The ‘close’ US election is a media invention. If Obama loses, we might as well give up on polling data altogether.


For a columnist to make a prediction on the eve of an election is a fool’s errand. The warm glow of confident smugness lasts less than a day, and if it’s wrong his idiocy remains on show in perpetuity.

Nonetheless, I’m going to predict Democrat Barack Obama will be the US president elect again by this time tomorrow, having won the electoral college vote 303-235.

It’s not much of a prediction. I’ve simply assumed each state’s result will follow the average of the most recent opinion polls. In fact, I didn’t even need to work it out for myself. Websites such as RealClearPolitics and the New York Times’ FiveThirtyEight blog have done it for me.

Depending on the methodology, the predicted state-by-state results vary slightly, but the consensus is an Obama win. FiveThirtyEight, run by the equally celebrated and villified statistician Nate Silver, actually gives Obama an even wider victory margin than I do, and a staggering 92 per cent chance of winning overall.

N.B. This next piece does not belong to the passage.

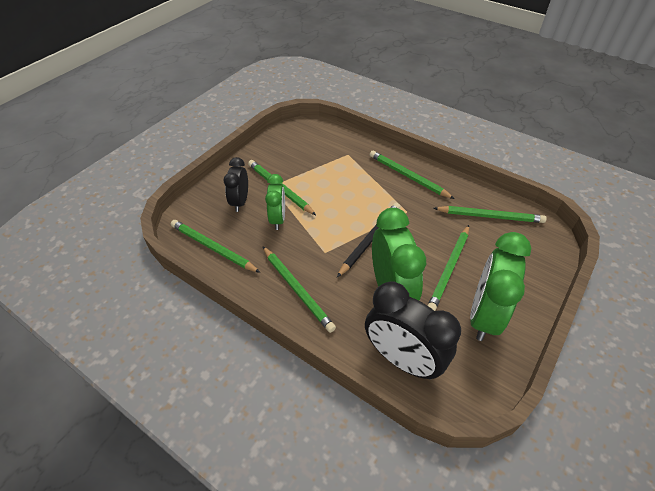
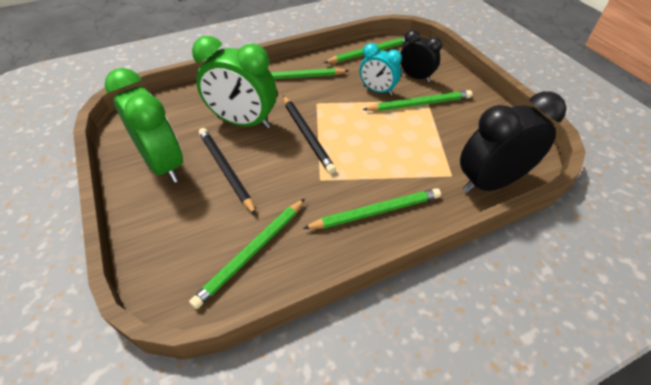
camera: 120 degrees right, 0 degrees up
(278, 219) = (377, 91): green clock -> turquoise clock
(402, 359) = (188, 102): black clock -> black clock (490, 183)
(449, 269) = (225, 170): green pencil -> black pencil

Yet despite the handy, freely available number crunching, the 2012 race to the White House has constantly been called “neck and neck”, a “coin toss” and “too close to call” in media reports. Well, if commentators believe that, they must have no faith whatsoever in the polling data they spend so much time reporting.

In reality, they don’t believe their own story. Opinion polls were pointing to an Obama win well before Mitt Romney officially became the Republican presidential nominee in August. The trend has barely altered since. Even after the first TV debate between the two men, which Obama was generally agreed to have lost, he never lost the lead in the swing states that determine the result.

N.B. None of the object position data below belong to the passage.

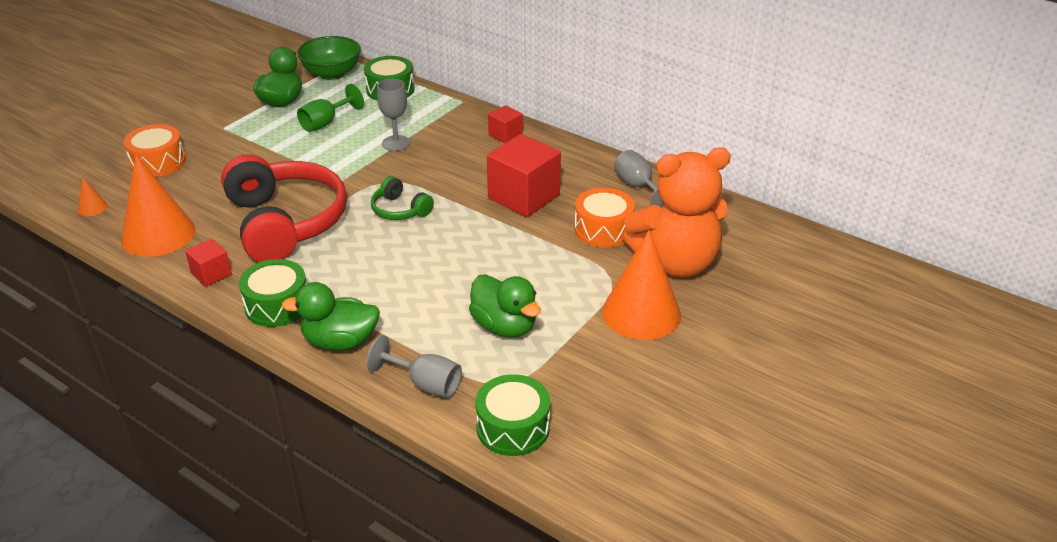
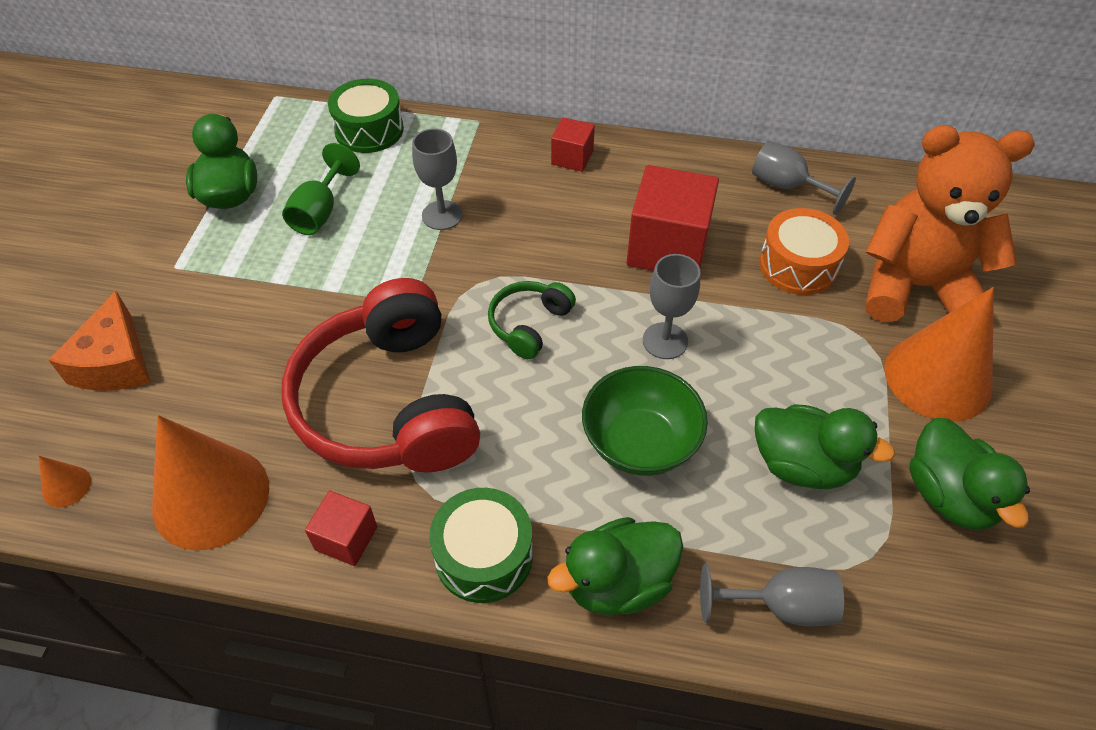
camera: 25 degrees left, 15 degrees up
(158, 162) = (115, 362): orange drum -> orange cheese
(285, 222) = (388, 403): red headphones -> red headphones turned 150 degrees counterclockwise
(332, 73) = (268, 126): green bowl -> green bowl (640, 443)
(400, 210) = (529, 324): green headphones -> green headphones turned 105 degrees clockwise
(476, 242) = (665, 341): none -> grey goblet
(513, 427) = (938, 628): green drum -> none
(586, 371) = (949, 495): none -> green duck
(675, 263) = (915, 286): orange teddy bear -> orange teddy bear turned 135 degrees counterclockwise

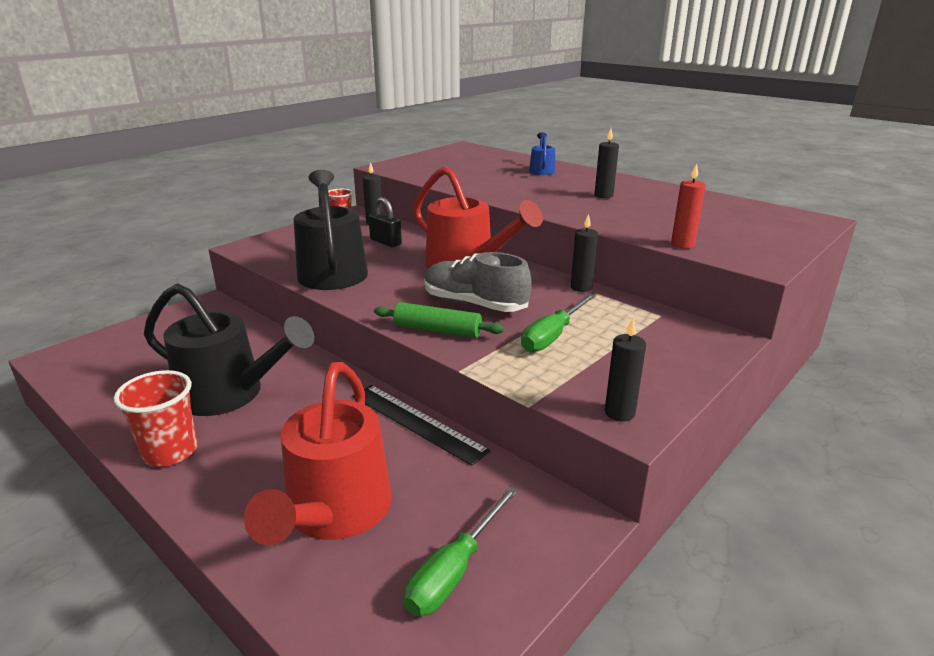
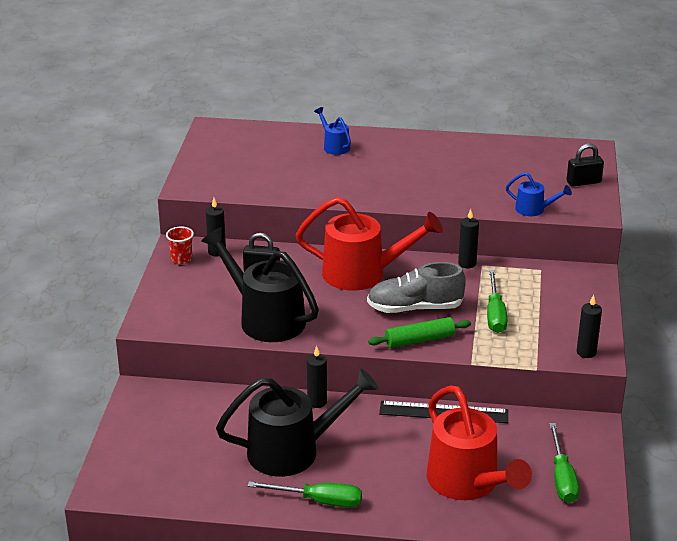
camera: 35 degrees left, 5 degrees up
(170, 452) = (319, 501): red cup -> green screwdriver
(603, 195) = (424, 168): black candle -> black candle (317, 402)
(682, 245) = (534, 210): red candle -> blue watering can
(775, 239) = (583, 182): none -> black padlock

There are several reasons that the news industry, both in the US and internationally, has been less than candid; chief among them being the need to create a nail-biting narrative that keeps political junkies hungry for more – and which at the same time boosts their readership and viewing figures. Then there’s the US media’s compulsive nervousness about reinforcing accusations of a liberal slant by giving Obama the advantage.

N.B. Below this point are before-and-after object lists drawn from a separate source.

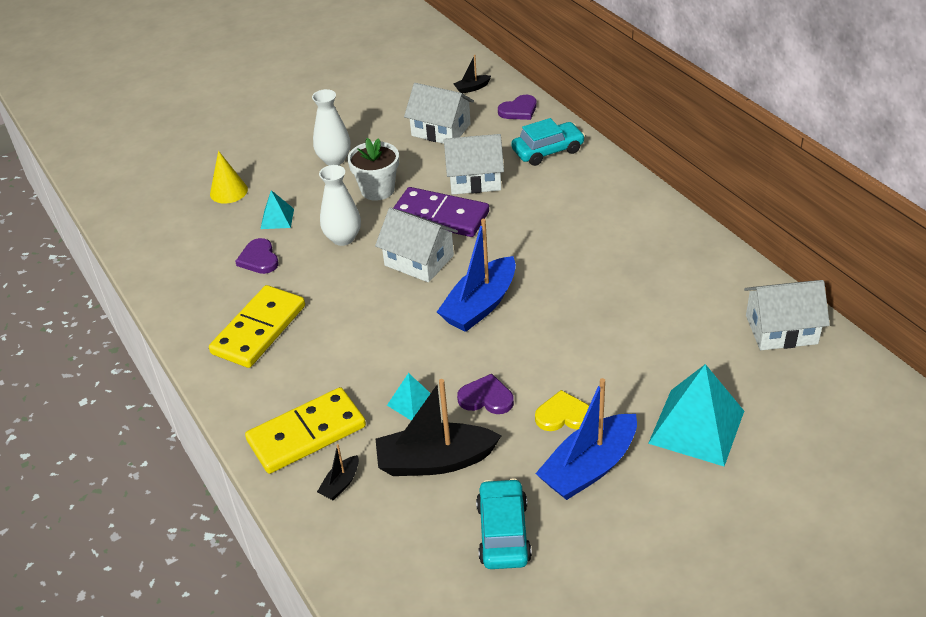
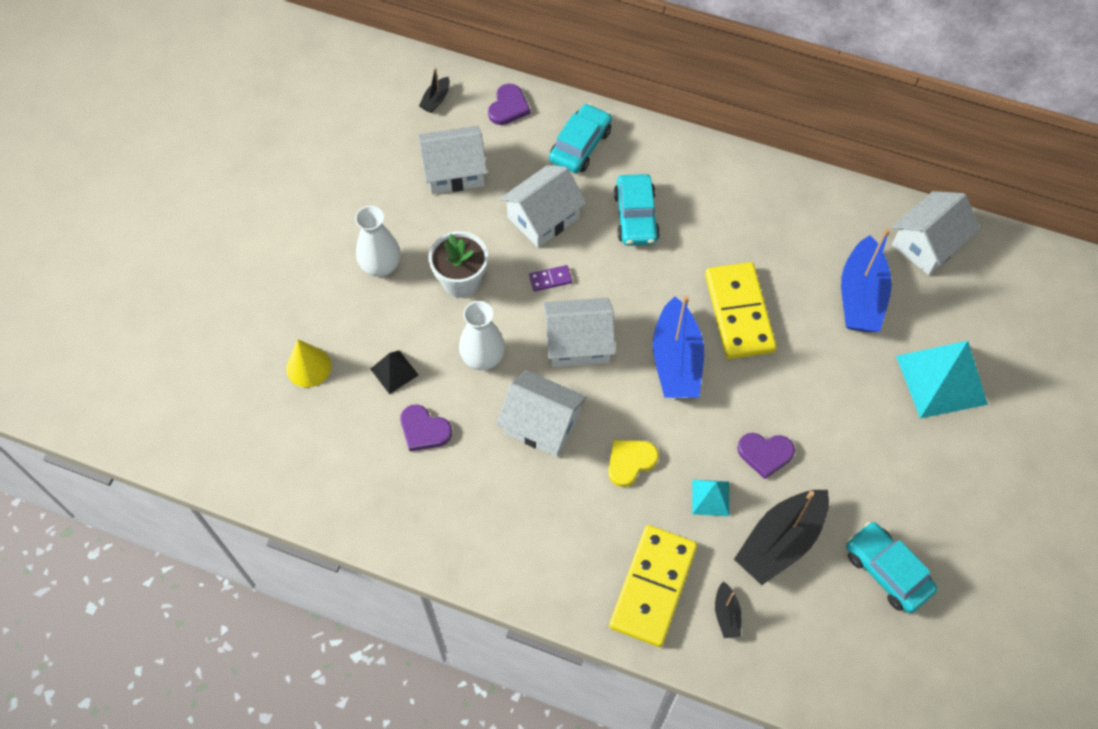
camera: 40 degrees left, 20 degrees up
(259, 329) = (504, 508): yellow domino -> yellow domino (739, 313)
(277, 218) = (394, 372): turquoise pyramid -> black pyramid
(340, 294) = (542, 423): none -> white house
(440, 216) = (550, 279): purple domino -> purple domino, size x0.40
(486, 398) = (765, 454): purple heart -> purple heart turned 150 degrees counterclockwise
(544, 207) = (636, 217): none -> turquoise car
(563, 415) = (838, 432): yellow heart -> yellow heart (630, 462)
(589, 467) = (897, 469): blue boat -> blue boat (860, 296)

Polls can be unreliable, of course. They vastly overestimated the Liberal Democrats’ share of the vote in the 2010 UK general election. They’ve previously given phantom ‘wins’ to US presidential candidates such as George McGovern in 1972 and Thomas Dewey in 1948, both of whom went on to be defeated. The Chicago Tribune newspaper even went to press on election night with the front-page headline “Dewey defeats Truman”, much to its embarrassment the next day.

But the variety of polling surveys and methods available in the US now is unmatched, and on the swing state averages, Obama has been ahead – if only by narrow margins – for virtually the entire race.

Even if you ignore the long-term trends and automatically award Romney the win in all the swing states where he’s ahead in the polling average today, or where he trails Obama by no more than two percentage points – New Hampshire, Virginia, Florida, Colorado and North Carolina – he still loses.

Of course, there’s a chance the polls are all wrong. There’s a chance they’ve all been wrong all year. But if that’s the case, we need to make sure we never look at one again, and instead judge every political contest by the the strength of media bluster blowing one way or the other.